- Education: University of Amsterdam
- Known for: Applications of the Grothendieck inequality in quantum nonlocality Quantum fingerprinting Decision tree model Communication complexity and quantum nonlocality
- Scientific career
- Fields: Computer Science, Quantum Computing
- Workplaces: Quantinuum CWI University of Amsterdam
- Doctoral advisor: Peter van Emde Boas
- Notable students: Ronald de Wolf, Stephanie Wehner

= Harry Buhrman =

Dutch computer scientist

Harry Buhrman (born 1966) is a Dutch computer scientist, currently Chief Scientist Quantum Algorithms & Innovation at Quantinuum.
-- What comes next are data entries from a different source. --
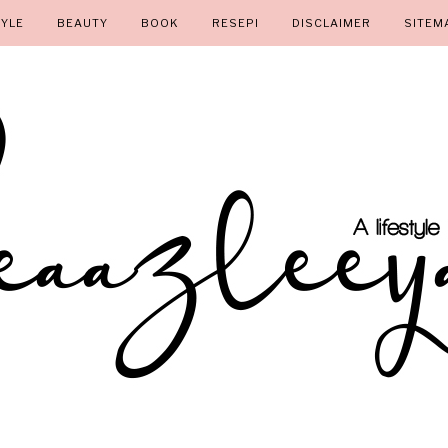
TYLE
BEAUTY
BOOK
RESEPI
DISCLAIMER
SITEM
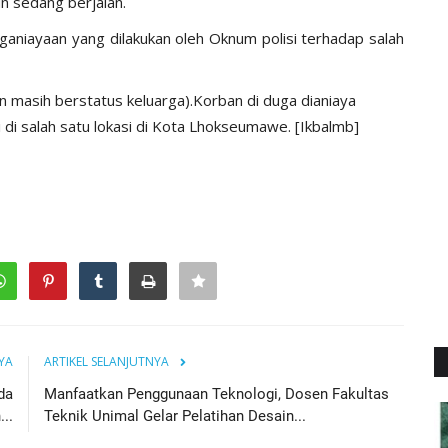
n sedang berjalan.
ganiayaan yang dilakukan oleh Oknum polisi terhadap salah
n masih berstatus keluarga).Korban di duga dianiaya
 di salah satu lokasi di Kota Lhokseumawe. [Ikbalmb]
YA
ARTIKEL SELANJUTNYA
da
Manfaatkan Penggunaan Teknologi, Dosen Fakultas
..
Teknik Unimal Gelar Pelatihan Desain...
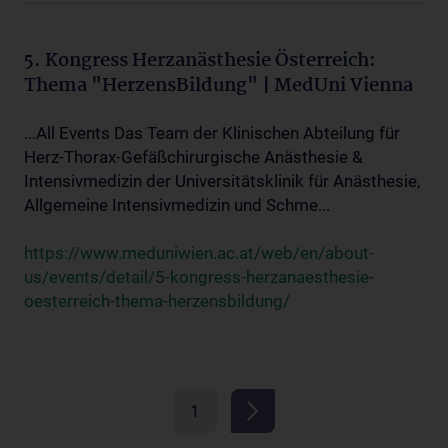
5. Kongress Herzanästhesie Österreich:
Thema "HerzensBildung" | MedUni Vienna
...All Events Das Team der Klinischen Abteilung für
Herz-Thorax-Gefäßchirurgische Anästhesie &
Intensivmedizin der Universitätsklinik für Anästhesie,
Allgemeine Intensivmedizin und Schme...
https://www.meduniwien.ac.at/web/en/about-
us/events/detail/5-kongress-herzanaesthesie-
oesterreich-thema-herzensbildung/
1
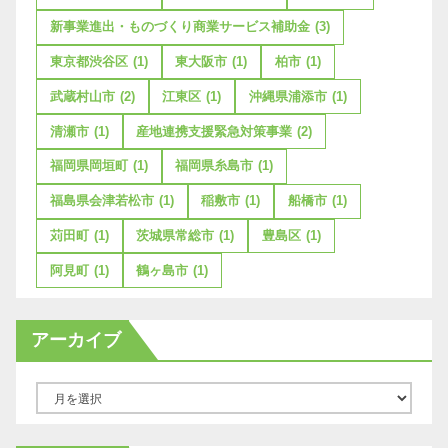
新事業進出・ものづくり商業サービス補助金
(3)
東京都渋谷区
(1)
東大阪市
(1)
柏市
(1)
武蔵村山市
(2)
江東区
(1)
沖縄県浦添市
(1)
清瀬市
(1)
産地連携支援緊急対策事業
(2)
福岡県岡垣町
(1)
福岡県糸島市
(1)
福島県会津若松市
(1)
稲敷市
(1)
船橋市
(1)
苅田町
(1)
茨城県常総市
(1)
豊島区
(1)
阿見町
(1)
鶴ヶ島市
(1)
アーカイブ
ア
ー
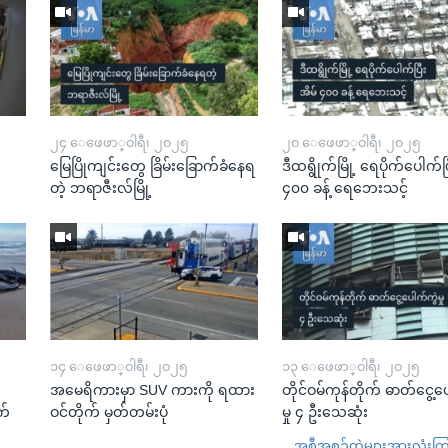
၂၄ ေဖေဖာ္၀ါရီ၊ ၂၀၂၅
၂၀ ေဖေဖာ္၀ါရီ၊ ၂၀၂၅
မြေပြိုကျင်းတွေ ခြိမ်းခြောက်ခံနေရ
ဒီထရွိုက်မြို့ ရေပိုက်ပေါက်ပြ
တဲ့ ဘရာဇီးလ်မြို့
၄၀၀ ခန့် ရေဘေးသင့်
၁၄ ေဖေဖာ္၀ါရီ၊ ၂၀၂၅
၁၃ ေဖေဖာ္၀ါရီ၊ ၂၀၂၅
အမေရိကားမှာ SUV ကားကို ရထား
တိုင်ဝမ်ကုန်တိုက် ဓာတ်ငွေ့ပ
က်
ဝင်တိုက် မှတ်တမ်းပုံ
မှု ၄ ဦးသေဆုံး
အစီအစဉ်တွဲများအားလုံးကြည့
He previously was Professor of algorithms, complexity theory, and quantum computing at the University of Amsterdam (UvA), group leader of the Quantum Computing Group at the Centrum Wiskunde & Informatica (CWI), and executive director of QuSoft, the Dutch research center for quantum software.

Buhrman research interests are on Quantum Computing, Quantum Information, Quantum Cryptography, Computational complexity theory, Kolmogorov Complexity, and Computational Biology.

Buhrman contributed substantially to the quantum analogue of Communication complexity, exhibiting an advantage of the use of qubits in distributed information-processing tasks. Although quantum entanglement cannot be used to replace communication, can be used to reduce the communication exponentially.

Buhrman was elected a member of the Royal Netherlands Academy of Arts and Sciences in 2020.

== Publications ==

- Harry Buhrman, Richard Cleve, John Watrous, and Ronald de Wolf, Quantum fingerprinting, Physical Review Letters 87, 167902 (2001).
- Harry Buhrman, Nishanth Chadran, Serge Fehr, Ran Gelles, Vipul Goyal, Rafail Ostrosky, and Christian Schaffner, Position-based quantum cryptography: impossibility and constructions, SIAM Journal on Computing 43, 150-178 (2014).
- Harry Buhrman, Łukasz Czekaj, Andrzej Grudka, Michał Horodecki, Paweł Horodecki, Marcin Markiewicz, Florian Speelman, and Sergii Strelchuk, Quantum communication complexity advantage implies violation of a Bell inequality, Proceedings of the National Academy of Sciences of the United States of America 113 (12), 3191-3196 (2016).
- Harry Buhrman, Richard Cleve, Serge Massar, Ronald de Wolf, Nonlocality and communication complexity, Rev. Mod. Phys. 82, 665 (2010).